In this paper we specifically focus on answering questions concerning the selection of and impact of online measurements. To address these questions, we first develop a nonlinear steady state data reconciliation model for a continuous dry granulation line. The data reconciliation model of such a process network consists of the relationship between all of the measured and relevant unmeasured variables of the process together with a description of the error distributions of these measurements [2, 3]. It is assumed that the number of measurements is larger than the degree of freedom of the network model, hence that there is redundancy. Given a set of measurements, an optimization problem is posed which has as its objective function a likelihood type function. This function is the minimization of the difference between the measured values and their best estimates, weighted by the standard deviation of the measurement error of the associated sensor model, with the above mentioned reconciliation model forming the constraint set [3, 4].  

The solution of the maximum likelihood problem constitutes the best real time estimate of the state of a processing system taking into account all of the measurements and their error characteristics.

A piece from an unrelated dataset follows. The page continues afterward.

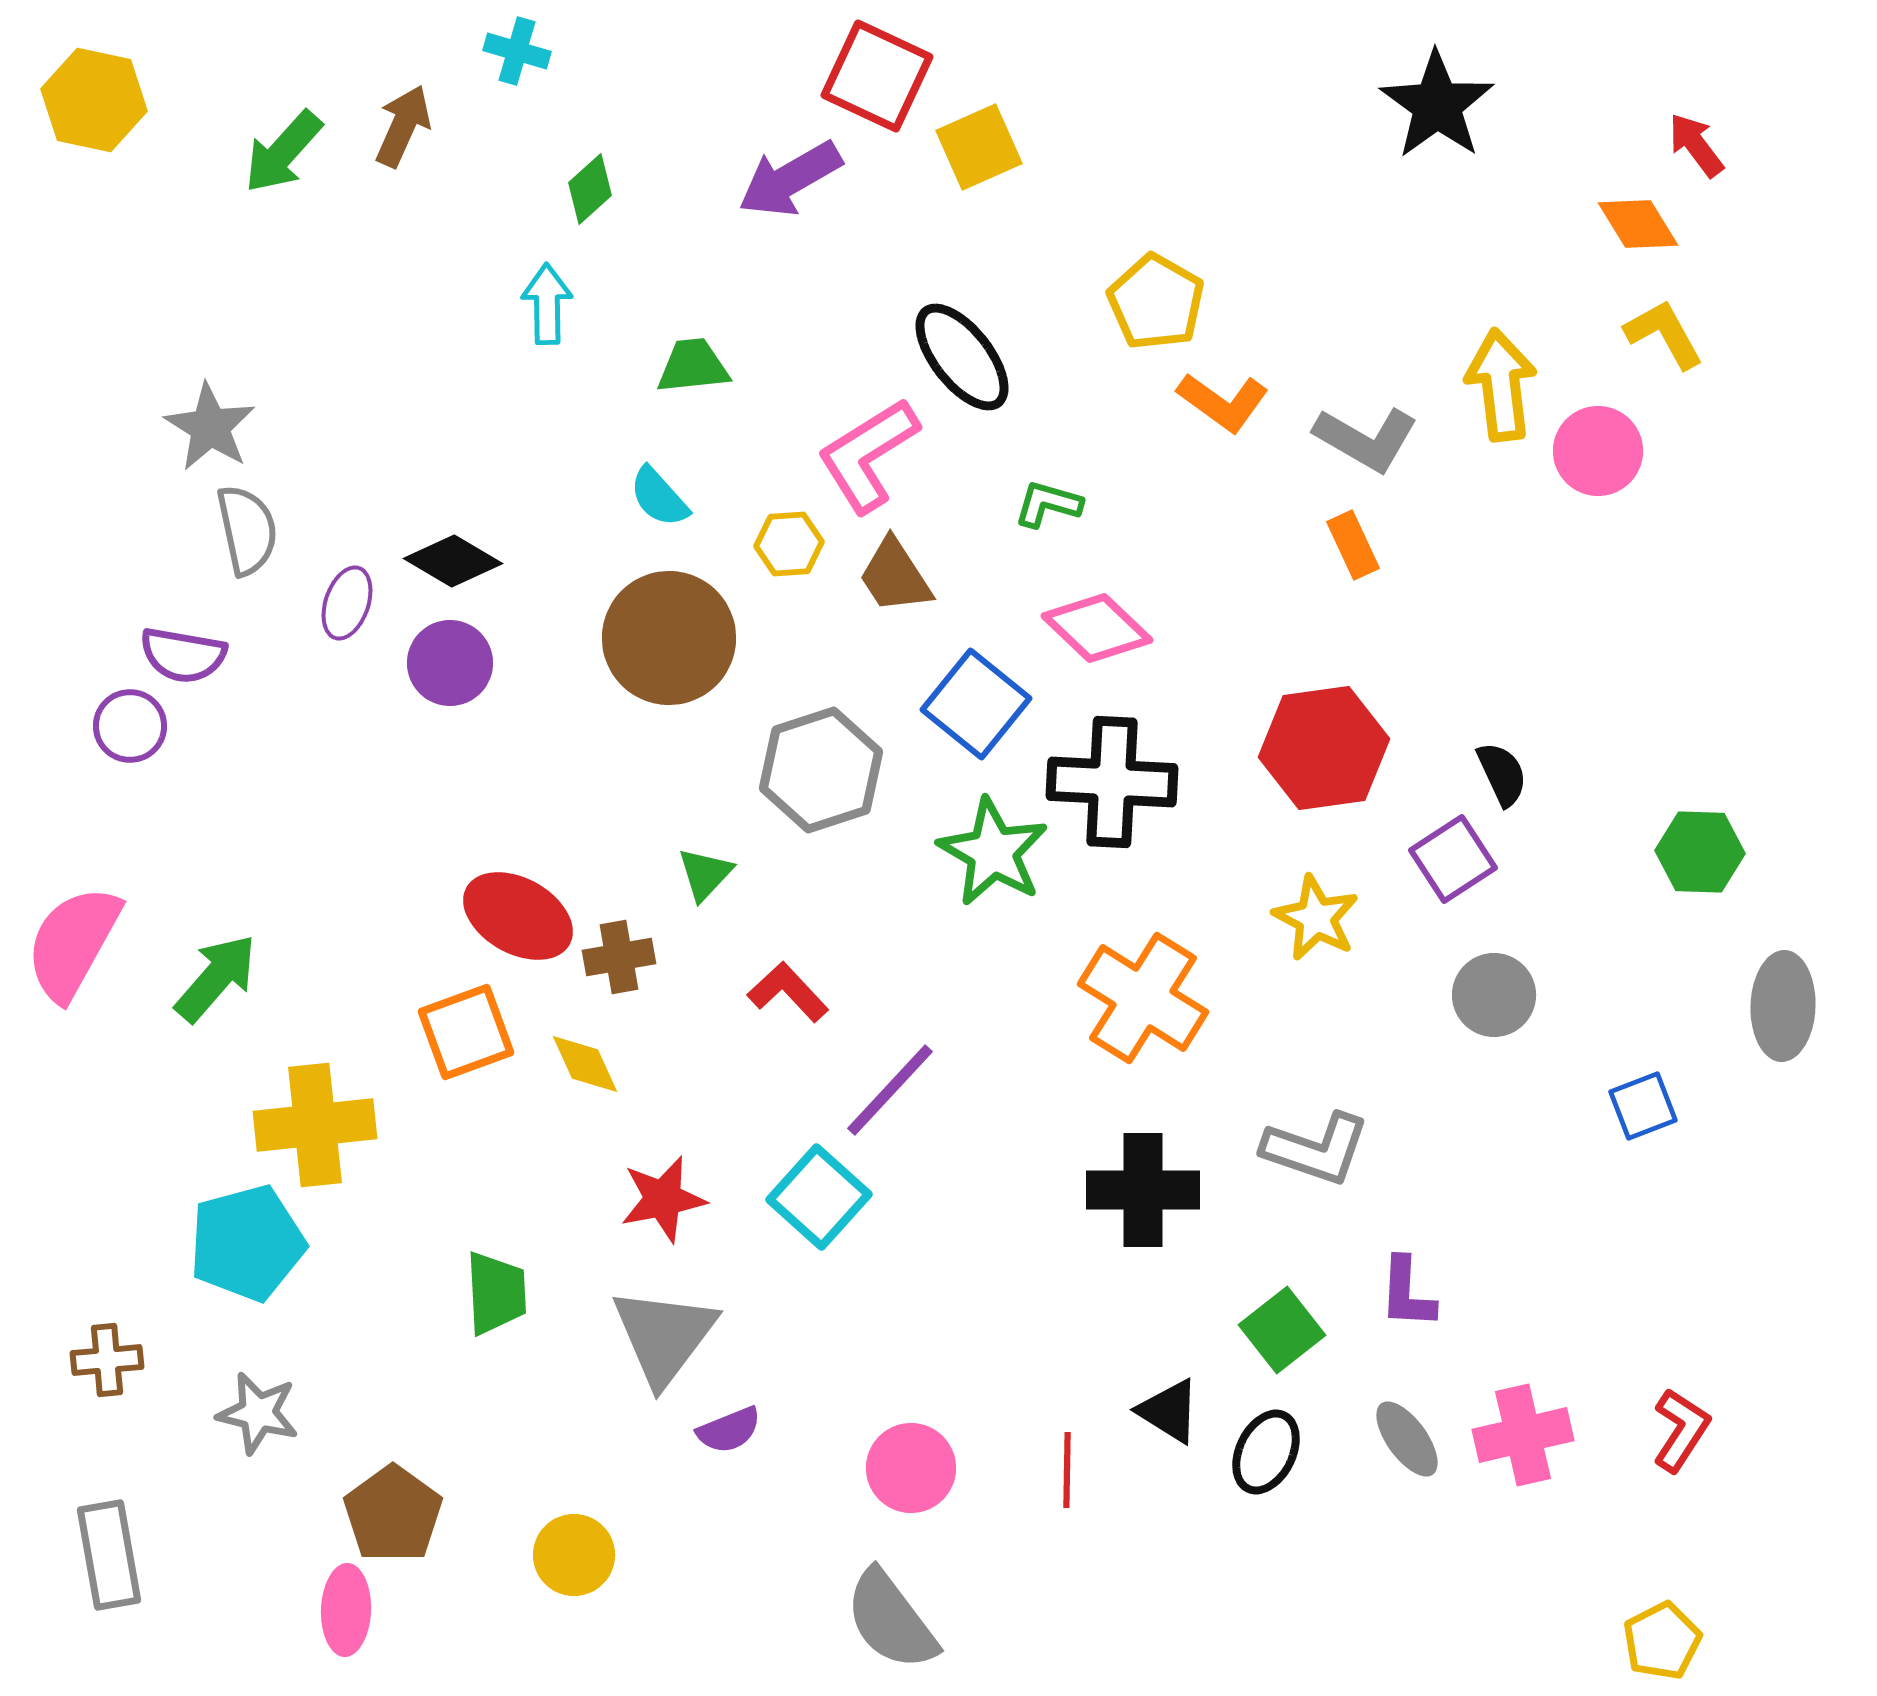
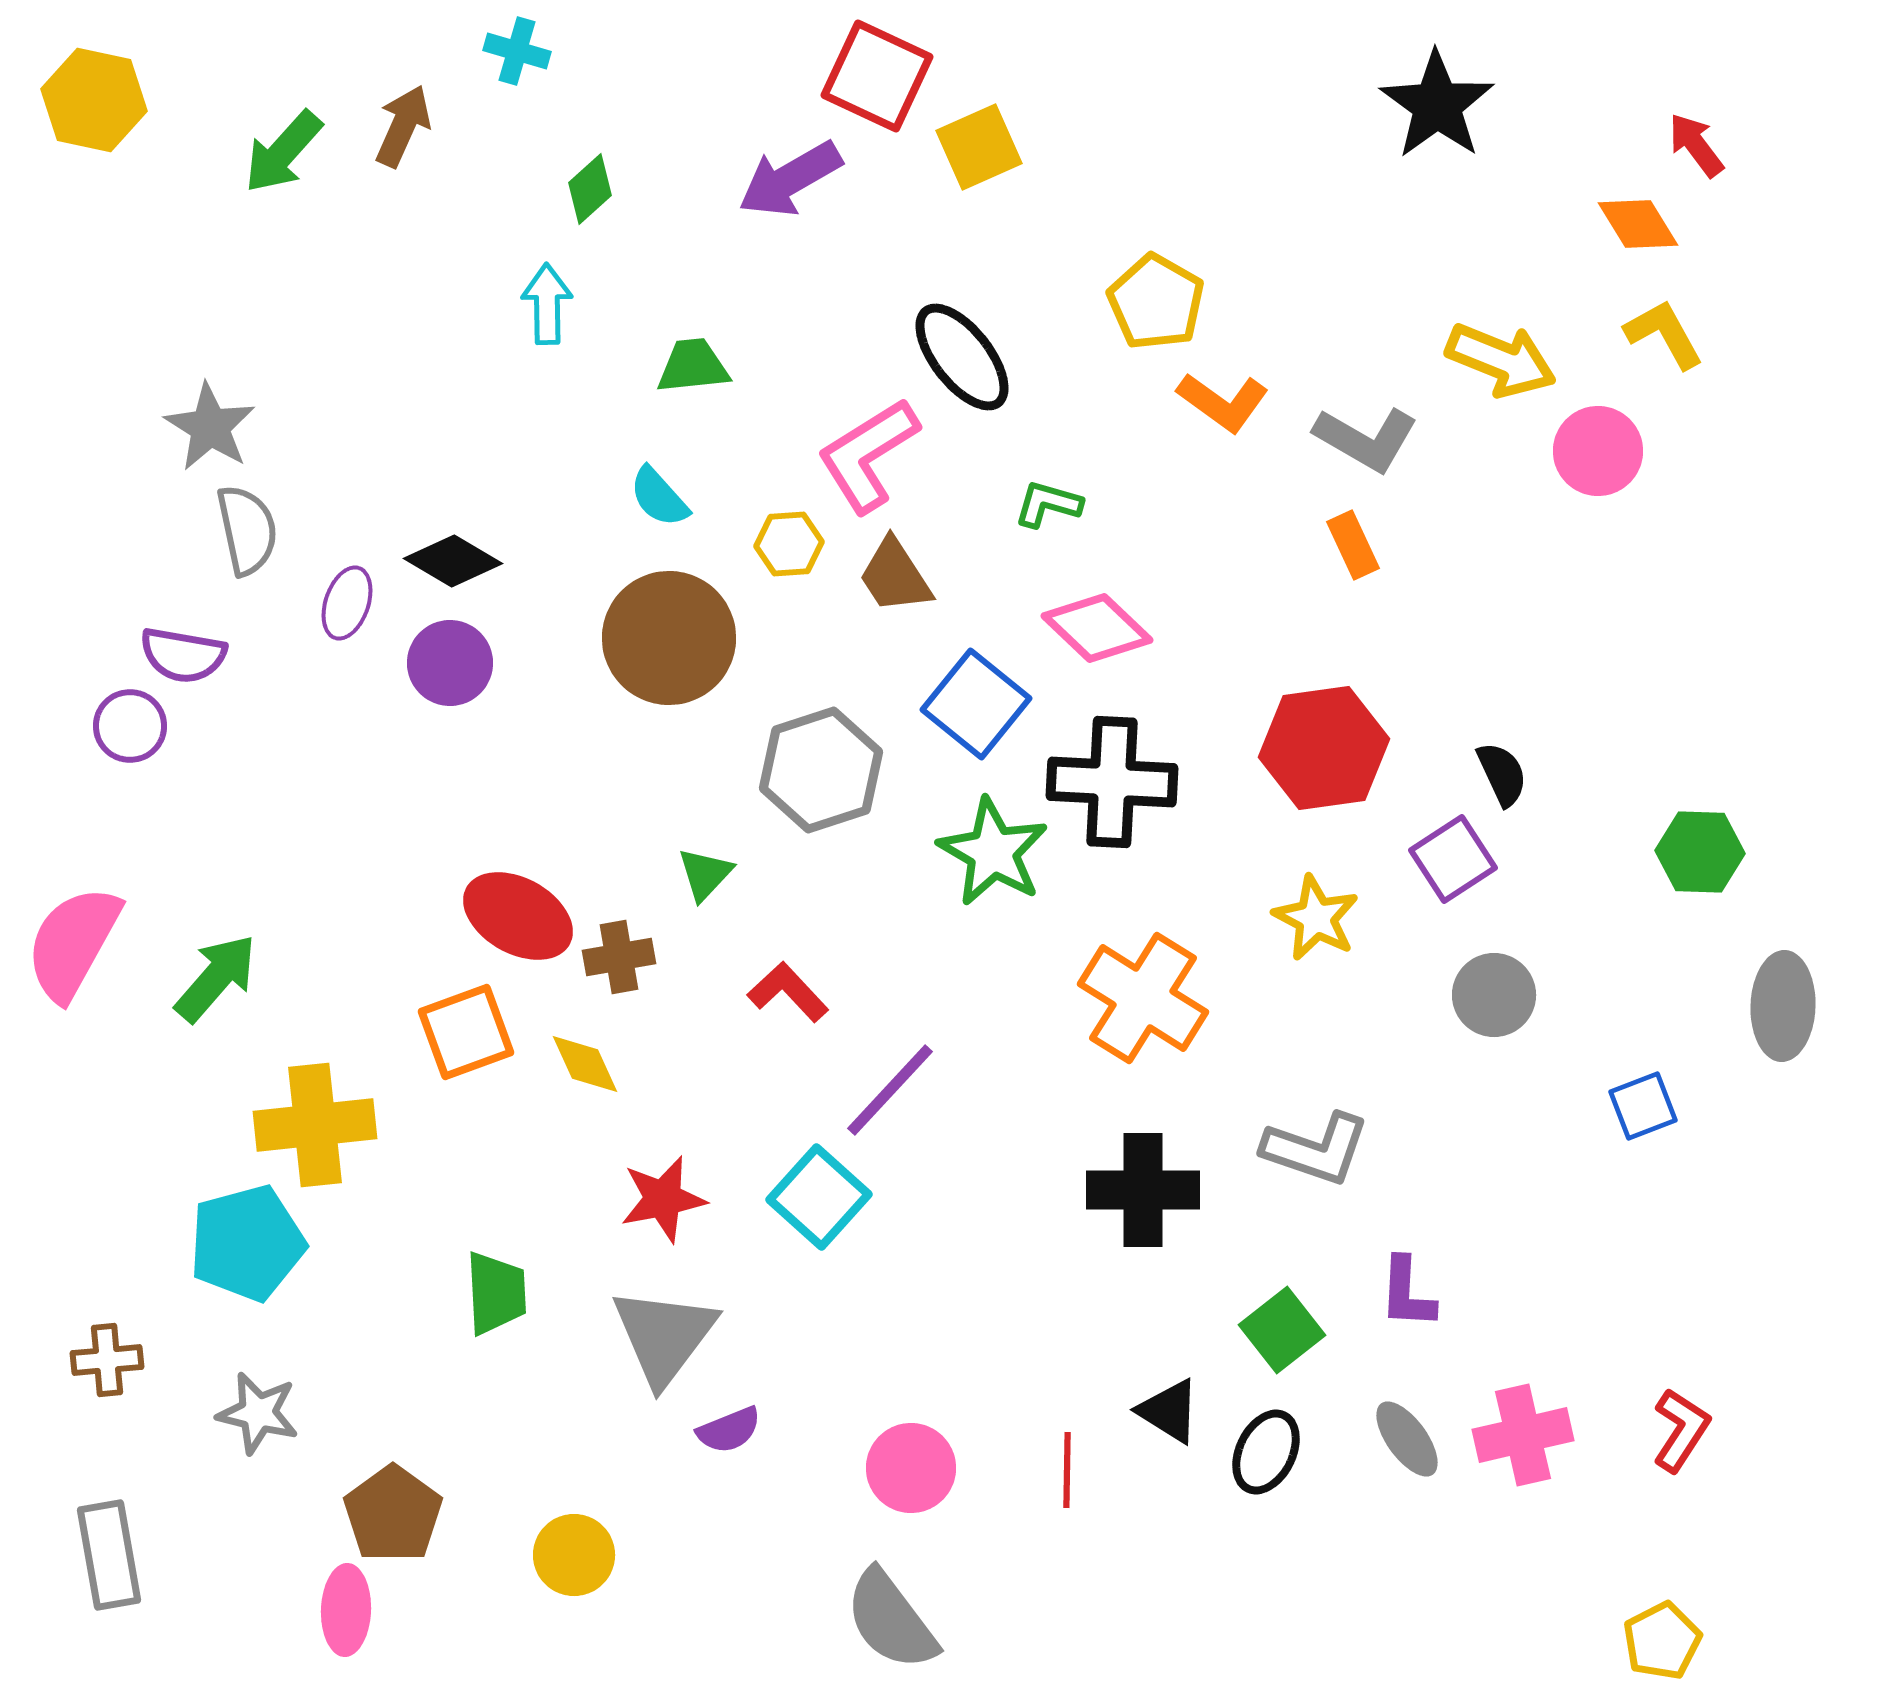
yellow arrow at (1501, 385): moved 25 px up; rotated 119 degrees clockwise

Such an estimate can serve as basis for checking whether all process variables are within acceptable bounds, for identify gross measurement errors, for control action or for process optimization steps. Additionally the reconciliation formulation provides a framework for investigating the impact of adding or eliminating measurements, of replacing instruments with given error characteristics with those with tighter variances or of introducing measurement redundancy [5].

While the data reconciliation problem has received much attention in the process systems engineering literature, most of the attention has been directed at linear models, which consist of the component mass balances of the process [3]. Nonlinearities have principally been introduced through the addition of energy balances, which in their most common form involve equations that are bilinear in flow and composition or flow and temperature [3]. Additionally, it is generally assumed that measurement errors are normally distributed. In this paper we consider nonlinearities which arise because of the inclusion of online measurements of properties such as density and variables such as screw speed, roll speed, etc.  The model nonlinearities have implications on computation performance, which is important for real time application. Finally, given the nature of some of the spectroscopic measurements used in the tableting application [6, 7], the assumption of normality of the measurement error comes into question [5]. We illustrate the approach using case studies carried out on a continuous tableting line.  


 [1] Reklaitis G. The Pharmaceutical Manufacturing Institute. 2013, (White Paper) Purdue University, West Lafayette, IN.

 [2] F. Carl Knopf. Modeling, Analysis and Optimization of Process and Energy Systems. First Edition. John Wiley & Sons, Inc. 2002.

[3] Narasimhan S.  & Jordache C. Data reconciliation & Gross Error detection. Houston Texas. Gulf Publishing Company. 2000.

[4] Narasimhan S., Bhatt N. Deconstructing principal component analysis using a data reconciliation perspective. Computers and Chemical Engineering. 2015, 77, 74–84

[5] Cencica O. and Frühwirth R.  A general framework for data reconciliation. Part I: Linear constraints. Computers and Chemical Engineering. 2015, 75, 196–208

[6] Austin, J.; Gupta, A.; McDonnell, R.; Reklaitis, G.V.; Harris, M.T. The use of Near-Infrared and Microwave Resonance Sensing to Monitor a Continuous Roller Compaction Process. Wiley Online Library. 2013.

[7] Austin, J.; Gupta, A.; McDonnell, R.; Reklaitis, G.V.; Harris, M.T. A novel microwave sensor to determine particulate blend composition on-line. Analytica Chimica Acta. 2014, 819, 82-93.